JustUpdateOnline.com – The era of merely testing artificial intelligence is coming to an end as companies begin to weave the technology into the very fabric of their daily operations. Rather than being a flashy add-on, AI is evolving into a foundational element that drives background processes and strategic decision-making.
According to Kelvin Cheema, the Global Chief Information Officer and Managing Director of Global Transformation & Change at Acuity Analytics, the corporate world is shifting its perspective. He suggests that for AI to provide genuine value, it must transition from a niche experiment to a systematic function that alters how work is executed and how leadership arrives at conclusions.
Moving Beyond Isolated Experiments
For many years, enterprises have treated AI as a "bolt-on" feature or a series of isolated pilots. However, Cheema argues that the real power of the technology is realized when it becomes "invisible infrastructure." In this model, AI is no longer confined to a laboratory setting but is instead deeply embedded in essential functions such as risk assessment, financial reporting, and procurement.
When AI models are integrated into daily planning and governance, the business begins to function like "enterprise as code." This means that company processes and decision-making structures become more adaptive, testable, and automated.
Identifying the Roadblocks to Success
Despite the hype, many AI initiatives fail to reach their full potential. Cheema points out that these failures are rarely due to technical limitations. Instead, they are often the result of organizational issues. Many firms attempt to find specific "use cases" for AI without first streamlining their overall workflows.

Common pitfalls include:
- Siloed Operations: Running AI projects within isolated departments without a unified strategy.
- Lack of Ownership: Failing to establish clear business accountability for AI outcomes.
- Fragmented Data: Attempting to layer advanced AI over disjointed data systems, which leads to inaccurate results and stagnant growth.
Cheema estimates that currently, fewer than five percent of global organizations are truly "future-ready," meaning they have successfully scaled AI to produce measurable business benefits.
The Power of Integration
To overcome these hurdles, a platform-centric strategy is recommended over one-off projects. Cheema emphasizes that "integration beats raw intelligence." For AI to be effective, it requires a solid, governed data foundation.

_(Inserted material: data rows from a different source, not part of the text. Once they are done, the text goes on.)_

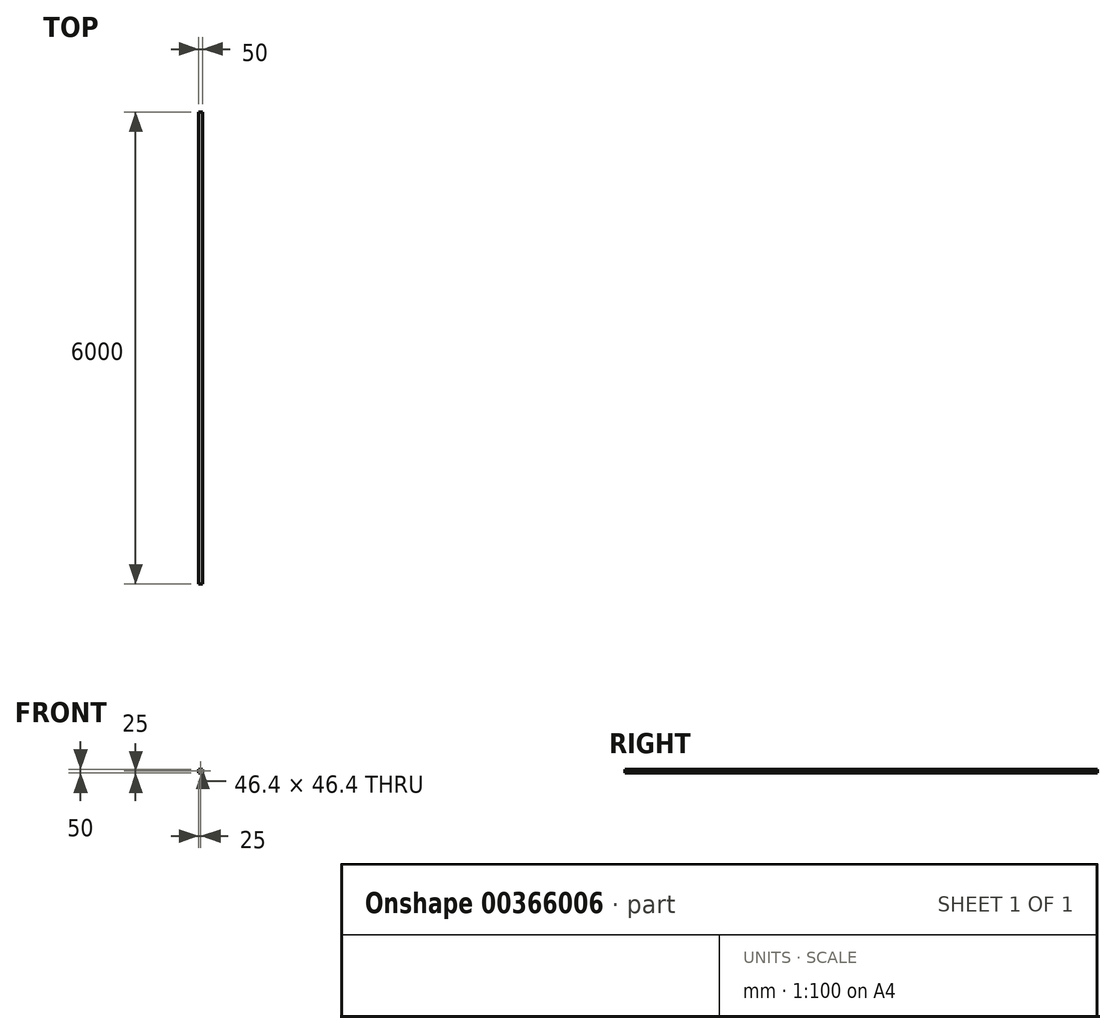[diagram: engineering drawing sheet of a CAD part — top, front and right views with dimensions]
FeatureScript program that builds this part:
annotation { "Feature Type Name" : "Feature", "Feature Type Description" : "" }
export const myFeature = defineFeature(function(context is Context, id is Id, definition is map)
    precondition{}
    {
        {
            var Q0;
            Q0=qCreatedBy(makeId("Front.planeOp"),FACE);
            var sketch = newSketch(context, id + "F0", { "sketchPlane" : qUnion([Q0])});
            skLineSegment(sketch, "E0.bottom", {"start": v(0, 0) * mm, "end": v(50, 0) * mm});
            skLineSegment(sketch, "E0.top", {"start": v(0, 50) * mm, "end": v(50, 50) * mm});
            skLineSegment(sketch, "E0.left", {"start": v(0, 0) * mm, "end": v(0, 50) * mm});
            skLineSegment(sketch, "E0.right", {"start": v(50, 0) * mm, "end": v(50, 50) * mm});
            skLineSegment(sketch, "E1.0", {"start": v(1.8, 48.2) * mm, "end": v(48.2, 48.2) * mm});
            skLineSegment(sketch, "E1.1", {"start": v(1.8, 1.8) * mm, "end": v(1.8, 48.2) * mm});
            skLineSegment(sketch, "E1.2", {"start": v(1.8, 1.8) * mm, "end": v(48.2, 1.8) * mm});
            skLineSegment(sketch, "E1.3", {"start": v(48.2, 1.8) * mm, "end": v(48.2, 48.2) * mm});
            skSolve(sketch);
        }
        {
            var Q0;
            Q0 = qSketchRegion(id + "F0", true);
            extrude(context, id + "F1", {"entities" : qUnion([Q0]), "depth" : 6000 * mm});
        }
    });
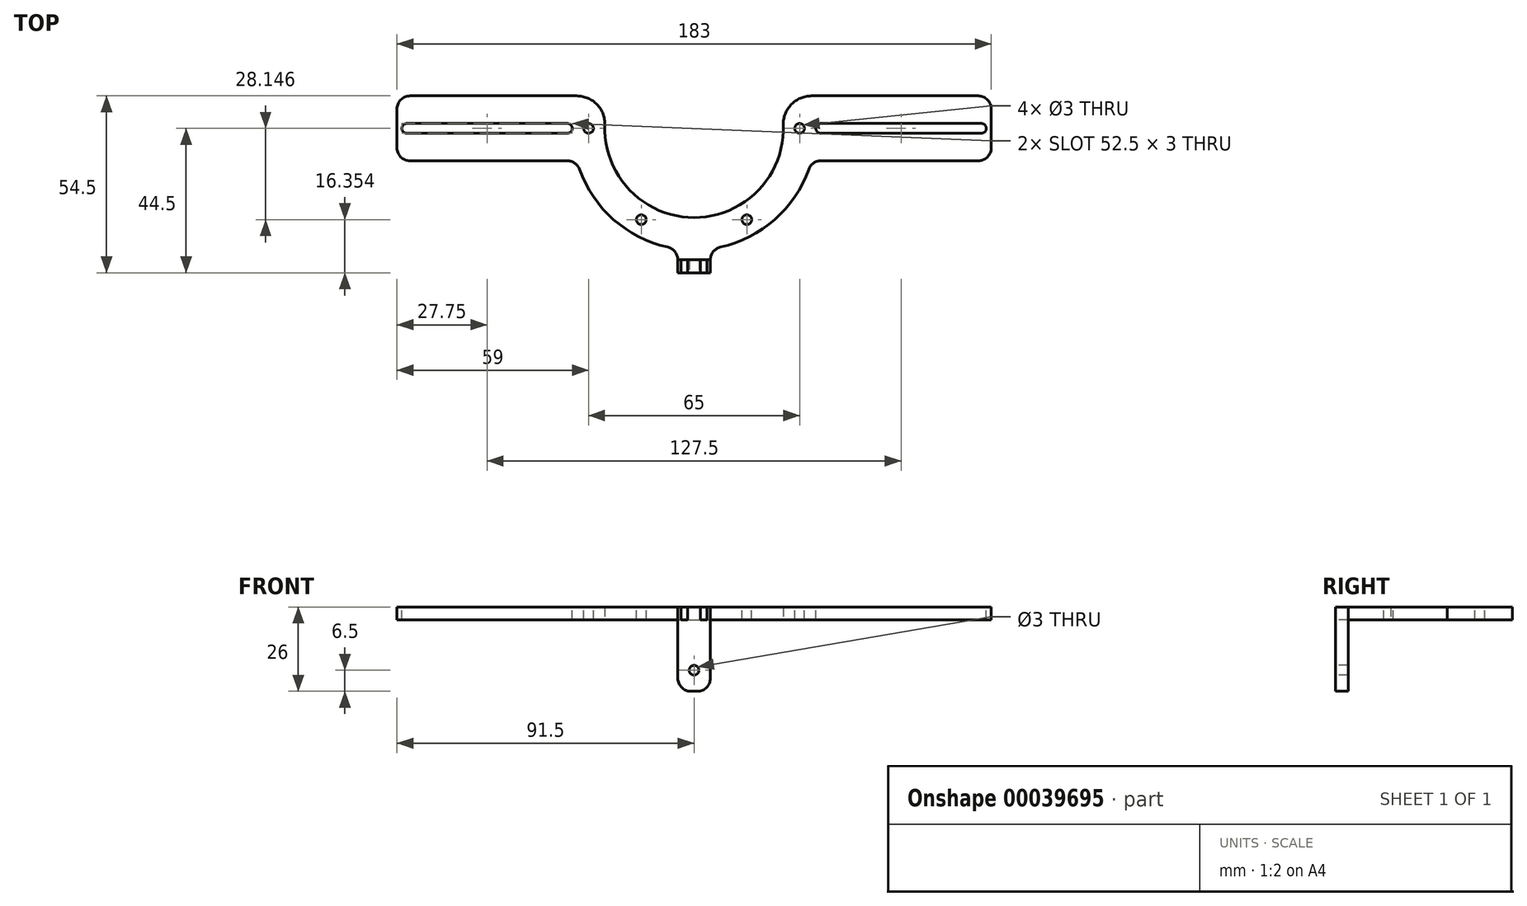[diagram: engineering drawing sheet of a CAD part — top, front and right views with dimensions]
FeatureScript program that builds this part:
annotation { "Feature Type Name" : "Feature", "Feature Type Description" : "" }
export const myFeature = defineFeature(function(context is Context, id is Id, definition is map)
    precondition{}
    {
        {
            var Q0;
            Q0=qCreatedBy(makeId("Top.planeOp"),FACE);
            var sketch = newSketch(context, id + "F0", { "sketchPlane" : qUnion([Q0])});
            skArc(sketch, "E0", {"start": v(-27.48, 1.01) * mm, "mid": v(0, -27.5) * mm, "end": v(27.48, 1.01) * mm});
            skLineSegment(sketch, "E1", {"start": v(36.14, 10) * mm, "end": v(91.5, 10) * mm});
            skLineSegment(sketch, "E2", {"start": v(91.5, 10) * mm, "end": v(91.5, -10) * mm});
            skLineSegment(sketch, "E3", {"start": v(91.5, -10) * mm, "end": v(36.14, -10) * mm});
            skLineSegment(sketch, "E4.MirrorCS", {"start": v(-36.14, 10) * mm, "end": v(-91.5, 10) * mm});
            skLineSegment(sketch, "E5.MirrorCS", {"start": v(-91.5, -10) * mm, "end": v(-36.14, -10) * mm});
            skLineSegment(sketch, "E6.MirrorCS", {"start": v(-91.5, 10) * mm, "end": v(-91.5, -10) * mm});
            skArc(sketch, "E7.trimOffspring", {"start": v(-36.14, -10) * mm, "mid": v(-24.65, -28.26) * mm, "end": v(-5, -37.17) * mm});
            skArc(sketch, "E8", {"start": v(-27.48, 1.01) * mm, "mid": v(-29.9, 7.35) * mm, "end": v(-36.14, 10) * mm});
            skArc(sketch, "E9.MirrorCS", {"start": v(27.48, 1.01) * mm, "mid": v(29.9, 7.35) * mm, "end": v(36.14, 10) * mm});
            skLineSegment(sketch, "E10.top", {"start": v(-5, -40.5) * mm, "end": v(-4, -40.5) * mm});
            skLineSegment(sketch, "E10.left", {"start": v(-5, -37.17) * mm, "end": v(-5, -40.5) * mm});
            skLineSegment(sketch, "E10.right", {"start": v(5, -37.17) * mm, "end": v(5, -40.5) * mm});
            skArc(sketch, "E11.trimOffspring", {"start": v(5, -37.17) * mm, "mid": v(24.65, -28.26) * mm, "end": v(36.14, -10) * mm});
            skLineSegment(sketch, "E12.top", {"start": v(4, -44.5) * mm, "end": v(2, -44.5) * mm});
            skLineSegment(sketch, "E12.left", {"start": v(4, -40.5) * mm, "end": v(4, -44.5) * mm});
            skLineSegment(sketch, "E12.right", {"start": v(2, -40.5) * mm, "end": v(2, -44.5) * mm});
            skLineSegment(sketch, "E13.trimOffspring", {"start": v(4, -40.5) * mm, "end": v(5, -40.5) * mm});
            skLineSegment(sketch, "E14.MirrorCS", {"start": v(-2, -40.5) * mm, "end": v(-2, -44.5) * mm});
            skLineSegment(sketch, "E15.MirrorCS", {"start": v(-4, -44.5) * mm, "end": v(-2, -44.5) * mm});
            skLineSegment(sketch, "E16.MirrorCS", {"start": v(-4, -40.5) * mm, "end": v(-4, -44.5) * mm});
            skLineSegment(sketch, "E17.trimOffspring", {"start": v(-2, -40.5) * mm, "end": v(2, -40.5) * mm});
            skSolve(sketch);
        }
        {
            var Q0;
            Q0=makeQuery(id+"F0.imprint","IMPRINT",FACE,{"disambiguationData":[TD([[makeQuery(id+"F0.imprint","IMPRINT",EDGE,{"derivedFrom":sQuery(id+"F0.wireOp",EDGE,"E0")}),-1.0]])]});
            extrude(context, id + "F1", {"entities" : qUnion([Q0]), "depth" : 4 * mm});
        }
        {
            var Q0;
            Q0=makeQuery(id+"F1.opExtrude","CAP_FACE",FACE,{"disambiguationData":[OSD([sQuery(id+"F0.wireOp",EDGE,"E0"),sQuery(id+"F0.wireOp",EDGE,"E1"),sQuery(id+"F0.wireOp",EDGE,"E2"),sQuery(id+"F0.wireOp",EDGE,"E3"),sQuery(id+"F0.wireOp",EDGE,"E4.MirrorCS"),sQuery(id+"F0.wireOp",EDGE,"E5.MirrorCS"),sQuery(id+"F0.wireOp",EDGE,"E6.MirrorCS"),sQuery(id+"F0.wireOp",EDGE,"E7.trimOffspring"),sQuery(id+"F0.wireOp",EDGE,"60a2d8de-b777-4c1f-a34a-a2666860c8b2.rect.bottom"),sQuery(id+"F0.wireOp",EDGE,"60a2d8de-b777-4c1f-a34a-a2666860c8b2.rect.left"),sQuery(id+"F0.wireOp",EDGE,"60a2d8de-b777-4c1f-a34a-a2666860c8b2.rect.right"),sQuery(id+"F0.wireOp",EDGE,"32dd4585-1418-4312-a656-0451d6199078.trimOffspring"),sQuery(id+"F0.wireOp",EDGE,"E8"),sQuery(id+"F0.wireOp",EDGE,"E9.MirrorCS")])],"isStart":false});
            var sketch = newSketch(context, id + "F2", { "sketchPlane" : qUnion([Q0])});
            skPoint(sketch, "E18", {"position": v(-32.5, 0) * mm});
            skPoint(sketch, "E19.center", {"position": v(0, 0) * mm});
            skLineSegment(sketch, "E19.anchor1", {"start": v(0, 0) * mm, "end": v(-32.5, 0) * mm, "construction": true});
            skPoint(sketch, "E20.1.0", {"position": v(-16.25, -28.15) * mm});
            skPoint(sketch, "E20.2.0", {"position": v(16.25, -28.15) * mm});
            skPoint(sketch, "E20.3.0", {"position": v(32.5, 0) * mm});
            skLineSegment(sketch, "E20.anchor2", {"start": v(0, 0) * mm, "end": v(32.5, 0) * mm, "construction": true});
            skSolve(sketch);
        }
        {
            var Q0;
            Q0=sQuery(id+"F2.wireOp",VERTEX,"E18");
            var Q1;
            Q1=sQuery(id+"F2.wireOp",VERTEX,"E20.1.0");
            var Q2;
            Q2=sQuery(id+"F2.wireOp",VERTEX,"E20.2.0");
            var Q3;
            Q3=sQuery(id+"F2.wireOp",VERTEX,"E20.3.0");
            var Q4;
            Q4=makeQuery(id+"F1.opExtrude","SWEPT_BODY",BODY,{"disambiguationData":[OSD([sQuery(id+"F0.wireOp",EDGE,"E0"),sQuery(id+"F0.wireOp",EDGE,"E1"),sQuery(id+"F0.wireOp",EDGE,"E2"),sQuery(id+"F0.wireOp",EDGE,"E3"),sQuery(id+"F0.wireOp",EDGE,"E4.MirrorCS"),sQuery(id+"F0.wireOp",EDGE,"E5.MirrorCS"),sQuery(id+"F0.wireOp",EDGE,"E6.MirrorCS"),sQuery(id+"F0.wireOp",EDGE,"E7.trimOffspring"),sQuery(id+"F0.wireOp",EDGE,"60a2d8de-b777-4c1f-a34a-a2666860c8b2.rect.bottom"),sQuery(id+"F0.wireOp",EDGE,"60a2d8de-b777-4c1f-a34a-a2666860c8b2.rect.left"),sQuery(id+"F0.wireOp",EDGE,"60a2d8de-b777-4c1f-a34a-a2666860c8b2.rect.right"),sQuery(id+"F0.wireOp",EDGE,"32dd4585-1418-4312-a656-0451d6199078.trimOffspring"),sQuery(id+"F0.wireOp",EDGE,"E8"),sQuery(id+"F0.wireOp",EDGE,"E9.MirrorCS")])]});
            hole(context, id + "F3", {"style" : HoleStyle.SIMPLE, "holeDiameter" : 3 * mm, "endStyle" : HoleEndStyle.THROUGH, "locations" : qUnion([Q0, Q1, Q2, Q3]), "scope" : qUnion([Q4])});
        }
        {
            var Q0;
            Q0=makeQuery(id+"F1.opExtrude","CAP_FACE",FACE,{"disambiguationData":[OSD([sQuery(id+"F0.wireOp",EDGE,"E0"),sQuery(id+"F0.wireOp",EDGE,"E1"),sQuery(id+"F0.wireOp",EDGE,"E2"),sQuery(id+"F0.wireOp",EDGE,"E3"),sQuery(id+"F0.wireOp",EDGE,"E4.MirrorCS"),sQuery(id+"F0.wireOp",EDGE,"E5.MirrorCS"),sQuery(id+"F0.wireOp",EDGE,"E6.MirrorCS"),sQuery(id+"F0.wireOp",EDGE,"E7.trimOffspring"),sQuery(id+"F0.wireOp",EDGE,"60a2d8de-b777-4c1f-a34a-a2666860c8b2.rect.bottom"),sQuery(id+"F0.wireOp",EDGE,"60a2d8de-b777-4c1f-a34a-a2666860c8b2.rect.left"),sQuery(id+"F0.wireOp",EDGE,"60a2d8de-b777-4c1f-a34a-a2666860c8b2.rect.right"),sQuery(id+"F0.wireOp",EDGE,"32dd4585-1418-4312-a656-0451d6199078.trimOffspring"),sQuery(id+"F0.wireOp",EDGE,"E8"),sQuery(id+"F0.wireOp",EDGE,"E9.MirrorCS")])],"isStart":false});
            var sketch = newSketch(context, id + "F4", { "sketchPlane" : qUnion([Q0])});
            skArc(sketch, "E21", {"start": v(-88.5, 1.5) * mm, "mid": v(-90, 0) * mm, "end": v(-88.5, -1.5) * mm});
            skArc(sketch, "E22", {"start": v(-39, -1.5) * mm, "mid": v(-37.5, 0) * mm, "end": v(-39, 1.5) * mm});
            skLineSegment(sketch, "E23", {"start": v(-88.5, 1.5) * mm, "end": v(-39, 1.5) * mm});
            skLineSegment(sketch, "E24", {"start": v(-88.5, -1.5) * mm, "end": v(-39, -1.5) * mm});
            skLineSegment(sketch, "E25.MirrorCS", {"start": v(88.5, -1.5) * mm, "end": v(39, -1.5) * mm});
            skArc(sketch, "E26.MirrorCS", {"start": v(88.5, 1.5) * mm, "mid": v(90, 0) * mm, "end": v(88.5, -1.5) * mm});
            skLineSegment(sketch, "E27.MirrorCS", {"start": v(88.5, 1.5) * mm, "end": v(39, 1.5) * mm});
            skArc(sketch, "E28.MirrorCS", {"start": v(39, -1.5) * mm, "mid": v(37.5, 0) * mm, "end": v(39, 1.5) * mm});
            skSolve(sketch);
        }
        {
            var Q0;
            Q0=makeQuery(id+"F4.imprint","IMPRINT",FACE,{"disambiguationData":[TD([[makeQuery(id+"F4.imprint","IMPRINT",EDGE,{"derivedFrom":sQuery(id+"F4.wireOp",EDGE,"E21")}),1.0]])]});
            var Q1;
            Q1=makeQuery(id+"F4.imprint","IMPRINT",FACE,{"disambiguationData":[TD([[makeQuery(id+"F4.imprint","IMPRINT",EDGE,{"derivedFrom":sQuery(id+"F4.wireOp",EDGE,"E25.MirrorCS")}),-1.0]])]});
            extrude(context, id + "F5", {"entities" : qUnion([Q0, Q1]), "operationType" : NewBodyOperationType.REMOVE, "endBound" : BoundingType.UP_TO_NEXT, "oppositeDirection" : true, "depth" : 25 * mm});
        }
        {
            var Q0;
            Q0=qCreatedBy(makeId("Right.planeOp"),FACE);
            var sketch = newSketch(context, id + "F6", { "sketchPlane" : qUnion([Q0])});
            skLineSegment(sketch, "E29", {"start": v(-40.5, 4) * mm, "end": v(-40.5, -22) * mm});
            skLineSegment(sketch, "E30", {"start": v(-40.5, -22) * mm, "end": v(-44.5, -22) * mm});
            skLineSegment(sketch, "E31", {"start": v(-44.5, -22) * mm, "end": v(-44.5, 4) * mm});
            skLineSegment(sketch, "E32", {"start": v(-40.5, 4) * mm, "end": v(-44.5, 4) * mm});
            skSolve(sketch);
        }
        {
            var Q0;
            Q0=makeQuery(id+"F6.imprint","IMPRINT",FACE,{"disambiguationData":[TD([[makeQuery(id+"F6.imprint","IMPRINT",EDGE,{"derivedFrom":sQuery(id+"F6.wireOp",EDGE,"b0b87136-15dc-40fc-8459-e5aed717f5bb")}),-1.0]])]});
            var Q1;
            Q1=makeQuery(id+"F6.imprint","IMPRINT",FACE,{"disambiguationData":[TD([[makeQuery(id+"F6.imprint","IMPRINT",EDGE,{"derivedFrom":sQuery(id+"F6.wireOp",EDGE,"E29")}),-1.0]])]});
            extrude(context, id + "F7", {"entities" : qUnion([Q0, Q1]), "depth" : 5 * mm, "hasSecondDirection" : true, "secondDirectionOppositeDirection" : true, "secondDirectionDepth" : 5 * mm});
        }
        {
            var Q0;
            Q0=makeQuery(id+"F1.opExtrude","SWEPT_EDGE",EDGE,{"disambiguationData":[OSD([sQuery(id+"F0.wireOp",EDGE,"E2"),sQuery(id+"F0.wireOp",EDGE,"E3")])]});
            var Q1;
            Q1=makeQuery(id+"F1.opExtrude","SWEPT_EDGE",EDGE,{"disambiguationData":[OSD([sQuery(id+"F0.wireOp",EDGE,"E3"),sQuery(id+"F0.wireOp",EDGE,"E7.trimOffspring")])]});
            var Q2;
            Q2=makeQuery(id+"F1.opExtrude","SWEPT_EDGE",EDGE,{"disambiguationData":[OSD([sQuery(id+"F0.wireOp",EDGE,"E5.MirrorCS"),sQuery(id+"F0.wireOp",EDGE,"E7.trimOffspring")])]});
            var Q3;
            Q3=makeQuery(id+"F1.opExtrude","SWEPT_EDGE",EDGE,{"disambiguationData":[OSD([sQuery(id+"F0.wireOp",EDGE,"E4.MirrorCS"),sQuery(id+"F0.wireOp",EDGE,"E8")])]});
            var Q4;
            Q4=makeQuery(id+"F1.opExtrude","SWEPT_EDGE",EDGE,{"disambiguationData":[OSD([sQuery(id+"F0.wireOp",EDGE,"E4.MirrorCS"),sQuery(id+"F0.wireOp",EDGE,"E6.MirrorCS")])]});
            var Q5;
            Q5=makeQuery(id+"F1.opExtrude","SWEPT_EDGE",EDGE,{"disambiguationData":[OSD([sQuery(id+"F0.wireOp",EDGE,"E5.MirrorCS"),sQuery(id+"F0.wireOp",EDGE,"E6.MirrorCS")])]});
            var Q6;
            Q6=makeQuery(id+"F1.opExtrude","SWEPT_EDGE",EDGE,{"disambiguationData":[OSD([sQuery(id+"F0.wireOp",EDGE,"E1"),sQuery(id+"F0.wireOp",EDGE,"E9.MirrorCS")])]});
            var Q7;
            Q7=makeQuery(id+"F1.opExtrude","SWEPT_EDGE",EDGE,{"disambiguationData":[OSD([sQuery(id+"F0.wireOp",EDGE,"E1"),sQuery(id+"F0.wireOp",EDGE,"E2")])]});
            var Q8;
            Q8=makeQuery(id+"F7.opExtrude","CAP_EDGE",EDGE,{"disambiguationData":[OSD([sQuery(id+"F6.wireOp",EDGE,"E30")])],"isStart":true});
            var Q9;
            Q9=makeQuery(id+"F7.opExtrude","CAP_EDGE",EDGE,{"disambiguationData":[OSD([sQuery(id+"F6.wireOp",EDGE,"E30")])],"isStart":false});
            var Q10;
            Q10=makeQuery(id+"F1.opExtrude","SWEPT_EDGE",EDGE,{"disambiguationData":[OSD([sQuery(id+"F0.wireOp",EDGE,"E10.right"),sQuery(id+"F0.wireOp",EDGE,"E11.trimOffspring")])]});
            fillet(context, id + "F8", {"entities" : qUnion([Q0, Q1, Q2, Q3, Q4, Q5, Q6, Q7, Q8, Q9, Q10]), "radius" : 4 * mm, "tangentPropagation" : true, "allowEdgeOverflow" : false});
        }
        {
            var Q0;
            Q0=makeQuery(id+"F7.opExtrude","SWEPT_FACE",FACE,{"disambiguationData":[OSD([sQuery(id+"F6.wireOp",EDGE,"E31")])]});
            var sketch = newSketch(context, id + "F9", { "sketchPlane" : qUnion([Q0])});
            skPoint(sketch, "E33", {"position": v(0, -15.5) * mm});
            skSolve(sketch);
        }
        {
            var Q0;
            Q0=sQuery(id+"F9.wireOp",VERTEX,"E33");
            var Q1;
            Q1=makeQuery(id+"F1.opExtrude","SWEPT_BODY",BODY,{"disambiguationData":[OSD([sQuery(id+"F0.wireOp",EDGE,"E0"),sQuery(id+"F0.wireOp",EDGE,"E1"),sQuery(id+"F0.wireOp",EDGE,"E2"),sQuery(id+"F0.wireOp",EDGE,"E3"),sQuery(id+"F0.wireOp",EDGE,"E4.MirrorCS"),sQuery(id+"F0.wireOp",EDGE,"E5.MirrorCS"),sQuery(id+"F0.wireOp",EDGE,"E6.MirrorCS"),sQuery(id+"F0.wireOp",EDGE,"E7.trimOffspring"),sQuery(id+"F0.wireOp",EDGE,"E8"),sQuery(id+"F0.wireOp",EDGE,"E9.MirrorCS")])]});
            var Q2;
            Q2=makeQuery(id+"F7.opExtrude","SWEPT_BODY",BODY,{"disambiguationData":[OSD([sQuery(id+"F6.wireOp",EDGE,"E29"),sQuery(id+"F6.wireOp",EDGE,"E30"),sQuery(id+"F6.wireOp",EDGE,"E31"),sQuery(id+"F6.wireOp",EDGE,"E32")])]});
            hole(context, id + "F10", {"style" : HoleStyle.SIMPLE, "holeDiameter" : 3 * mm, "endStyle" : HoleEndStyle.THROUGH, "locations" : qUnion([Q0]), "scope" : qUnion([Q1, Q2])});
        }
        {
            var Q0;
            Q0=makeQuery(id+"F7.opExtrude","SWEPT_FACE",FACE,{"disambiguationData":[OSD([sQuery(id+"F6.wireOp",EDGE,"E31")])]});
            var sketch = newSketch(context, id + "F11", { "sketchPlane" : qUnion([Q0])});
            skLineSegment(sketch, "E34.bottom", {"start": v(4, 4) * mm, "end": v(2, 4) * mm});
            skLineSegment(sketch, "E34.top", {"start": v(4, 0) * mm, "end": v(2, 0) * mm});
            skLineSegment(sketch, "E34.left", {"start": v(4, 4) * mm, "end": v(4, 0) * mm});
            skLineSegment(sketch, "E34.right", {"start": v(2, 4) * mm, "end": v(2, 0) * mm});
            skLineSegment(sketch, "E35.MirrorCS", {"start": v(-2, 4) * mm, "end": v(-2, 0) * mm});
            skLineSegment(sketch, "E36.MirrorCS", {"start": v(-4, 4) * mm, "end": v(-2, 4) * mm});
            skLineSegment(sketch, "E37.MirrorCS", {"start": v(-4, 4) * mm, "end": v(-4, 0) * mm});
            skLineSegment(sketch, "E38.MirrorCS", {"start": v(-4, 0) * mm, "end": v(-2, 0) * mm});
            skSolve(sketch);
        }
        {
            var Q0;
            Q0=makeQuery(id+"F11.imprint","IMPRINT",FACE,{"disambiguationData":[TD([[makeQuery(id+"F11.imprint","IMPRINT",EDGE,{"derivedFrom":sQuery(id+"F11.wireOp",EDGE,"E34.bottom")}),1.0]])]});
            var Q1;
            Q1=makeQuery(id+"F11.imprint","IMPRINT",FACE,{"disambiguationData":[TD([[makeQuery(id+"F11.imprint","IMPRINT",EDGE,{"derivedFrom":sQuery(id+"F11.wireOp",EDGE,"E35.MirrorCS")}),-1.0]])]});
            var Q2;
            Q2=makeQuery(id+"F7.opExtrude","SWEPT_FACE",FACE,{"disambiguationData":[OSD([sQuery(id+"F6.wireOp",EDGE,"E29")])]});
            extrude(context, id + "F12", {"entities" : qUnion([Q0, Q1]), "operationType" : NewBodyOperationType.REMOVE, "endBound" : BoundingType.UP_TO_SURFACE, "oppositeDirection" : true, "endBoundEntityFace" : qUnion([Q2]), "depth" : 25 * mm});
        }
    });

At Acuity Analytics, for instance, the strategy involved consolidating various systems into a unified cloud-based ecosystem. By integrating functions like performance management and human capital management into a single data warehouse, the company created a backbone where AI is a fundamental capability rather than a secondary feature.
Redefining Success and the Path Ahead
Measuring the success of AI shouldn’t just be about how many employees use a tool or how much money is saved initially. Instead, leaders should look at improvements in the quality of decisions, the speed of obtaining insights, and the accuracy of forecasts. Furthermore, ensuring that AI is explainable and auditable is vital for long-term maturity.
Looking toward the next few years, the competitive gap between industry leaders and laggards will likely be defined by their operating models. The focus is shifting away from who possesses the most sophisticated algorithm and toward how effectively humans and machines can collaborate within a well-governed framework. For the modern enterprise, the goal is no longer just "doing AI," but rather operating as an AI-driven organization.